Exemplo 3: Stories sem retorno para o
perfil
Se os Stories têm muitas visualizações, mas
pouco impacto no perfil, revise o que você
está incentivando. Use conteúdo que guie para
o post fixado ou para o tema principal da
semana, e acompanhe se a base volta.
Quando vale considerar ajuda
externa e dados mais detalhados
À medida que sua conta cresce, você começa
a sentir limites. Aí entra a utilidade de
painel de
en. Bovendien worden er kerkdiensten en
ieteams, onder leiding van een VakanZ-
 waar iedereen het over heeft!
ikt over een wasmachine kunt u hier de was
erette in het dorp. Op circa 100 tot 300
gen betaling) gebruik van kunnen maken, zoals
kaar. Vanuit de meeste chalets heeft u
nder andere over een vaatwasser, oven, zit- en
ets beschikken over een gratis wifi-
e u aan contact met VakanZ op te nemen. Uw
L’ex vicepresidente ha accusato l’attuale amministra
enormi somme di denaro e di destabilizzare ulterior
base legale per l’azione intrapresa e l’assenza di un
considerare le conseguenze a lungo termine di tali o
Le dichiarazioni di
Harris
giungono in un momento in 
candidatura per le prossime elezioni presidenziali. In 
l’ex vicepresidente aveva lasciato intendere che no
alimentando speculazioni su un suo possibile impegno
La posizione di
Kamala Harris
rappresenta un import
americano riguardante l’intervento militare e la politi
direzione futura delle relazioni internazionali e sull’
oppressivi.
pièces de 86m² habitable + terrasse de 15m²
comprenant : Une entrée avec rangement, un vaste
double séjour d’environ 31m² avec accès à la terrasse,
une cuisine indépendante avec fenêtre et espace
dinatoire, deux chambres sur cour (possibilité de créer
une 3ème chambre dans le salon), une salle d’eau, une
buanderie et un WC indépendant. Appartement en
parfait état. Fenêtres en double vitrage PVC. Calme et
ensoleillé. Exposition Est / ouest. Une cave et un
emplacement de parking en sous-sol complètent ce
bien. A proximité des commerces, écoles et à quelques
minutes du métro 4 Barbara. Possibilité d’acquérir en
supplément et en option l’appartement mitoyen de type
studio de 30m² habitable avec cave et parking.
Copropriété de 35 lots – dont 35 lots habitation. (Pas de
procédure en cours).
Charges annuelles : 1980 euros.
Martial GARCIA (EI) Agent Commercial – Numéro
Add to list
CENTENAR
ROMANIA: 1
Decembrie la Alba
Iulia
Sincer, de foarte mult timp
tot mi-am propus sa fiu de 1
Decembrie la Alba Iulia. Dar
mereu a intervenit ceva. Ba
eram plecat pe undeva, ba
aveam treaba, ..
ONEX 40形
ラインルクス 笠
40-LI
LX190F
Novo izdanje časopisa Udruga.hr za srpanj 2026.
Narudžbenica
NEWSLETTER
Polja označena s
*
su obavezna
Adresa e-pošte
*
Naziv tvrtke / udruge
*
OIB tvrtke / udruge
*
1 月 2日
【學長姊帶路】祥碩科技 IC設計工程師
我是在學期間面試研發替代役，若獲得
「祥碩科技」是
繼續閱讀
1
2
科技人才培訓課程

# # #

(Your goal)
Reproduce all of the lines above, replacing every occurrence of "perfil" with "conta" and leaving everything else unchanged.

(Exercise answer)
Exemplo 3: Stories sem retorno para o
conta
Se os Stories têm muitas visualizações, mas
pouco impacto no conta, revise o que você
está incentivando. Use conteúdo que guie para
o post fixado ou para o tema principal da
semana, e acompanhe se a base volta.
Quando vale considerar ajuda
externa e dados mais detalhados
À medida que sua conta cresce, você começa
a sentir limites. Aí entra a utilidade de
painel de
en. Bovendien worden er kerkdiensten en
ieteams, onder leiding van een VakanZ-
 waar iedereen het over heeft!
ikt over een wasmachine kunt u hier de was
erette in het dorp. Op circa 100 tot 300
gen betaling) gebruik van kunnen maken, zoals
kaar. Vanuit de meeste chalets heeft u
nder andere over een vaatwasser, oven, zit- en
ets beschikken over een gratis wifi-
e u aan contact met VakanZ op te nemen. Uw
L’ex vicepresidente ha accusato l’attuale amministra
enormi somme di denaro e di destabilizzare ulterior
base legale per l’azione intrapresa e l’assenza di un
considerare le conseguenze a lungo termine di tali o
Le dichiarazioni di
Harris
giungono in un momento in 
candidatura per le prossime elezioni presidenziali. In 
l’ex vicepresidente aveva lasciato intendere che no
alimentando speculazioni su un suo possibile impegno
La posizione di
Kamala Harris
rappresenta un import
americano riguardante l’intervento militare e la politi
direzione futura delle relazioni internazionali e sull’
oppressivi.
pièces de 86m² habitable + terrasse de 15m²
comprenant : Une entrée avec rangement, un vaste
double séjour d’environ 31m² avec accès à la terrasse,
une cuisine indépendante avec fenêtre et espace
dinatoire, deux chambres sur cour (possibilité de créer
une 3ème chambre dans le salon), une salle d’eau, une
buanderie et un WC indépendant. Appartement en
parfait état. Fenêtres en double vitrage PVC. Calme et
ensoleillé. Exposition Est / ouest. Une cave et un
emplacement de parking en sous-sol complètent ce
bien. A proximité des commerces, écoles et à quelques
minutes du métro 4 Barbara. Possibilité d’acquérir en
supplément et en option l’appartement mitoyen de type
studio de 30m² habitable avec cave et parking.
Copropriété de 35 lots – dont 35 lots habitation. (Pas de
procédure en cours).
Charges annuelles : 1980 euros.
Martial GARCIA (EI) Agent Commercial – Numéro
Add to list
CENTENAR
ROMANIA: 1
Decembrie la Alba
Iulia
Sincer, de foarte mult timp
tot mi-am propus sa fiu de 1
Decembrie la Alba Iulia. Dar
mereu a intervenit ceva. Ba
eram plecat pe undeva, ba
aveam treaba, ..
ONEX 40形
ラインルクス 笠
40-LI
LX190F
Novo izdanje časopisa Udruga.hr za srpanj 2026.
Narudžbenica
NEWSLETTER
Polja označena s
*
su obavezna
Adresa e-pošte
*
Naziv tvrtke / udruge
*
OIB tvrtke / udruge
*
1 月 2日
【學長姊帶路】祥碩科技 IC設計工程師
我是在學期間面試研發替代役，若獲得
「祥碩科技」是
繼續閱讀
1
2
科技人才培訓課程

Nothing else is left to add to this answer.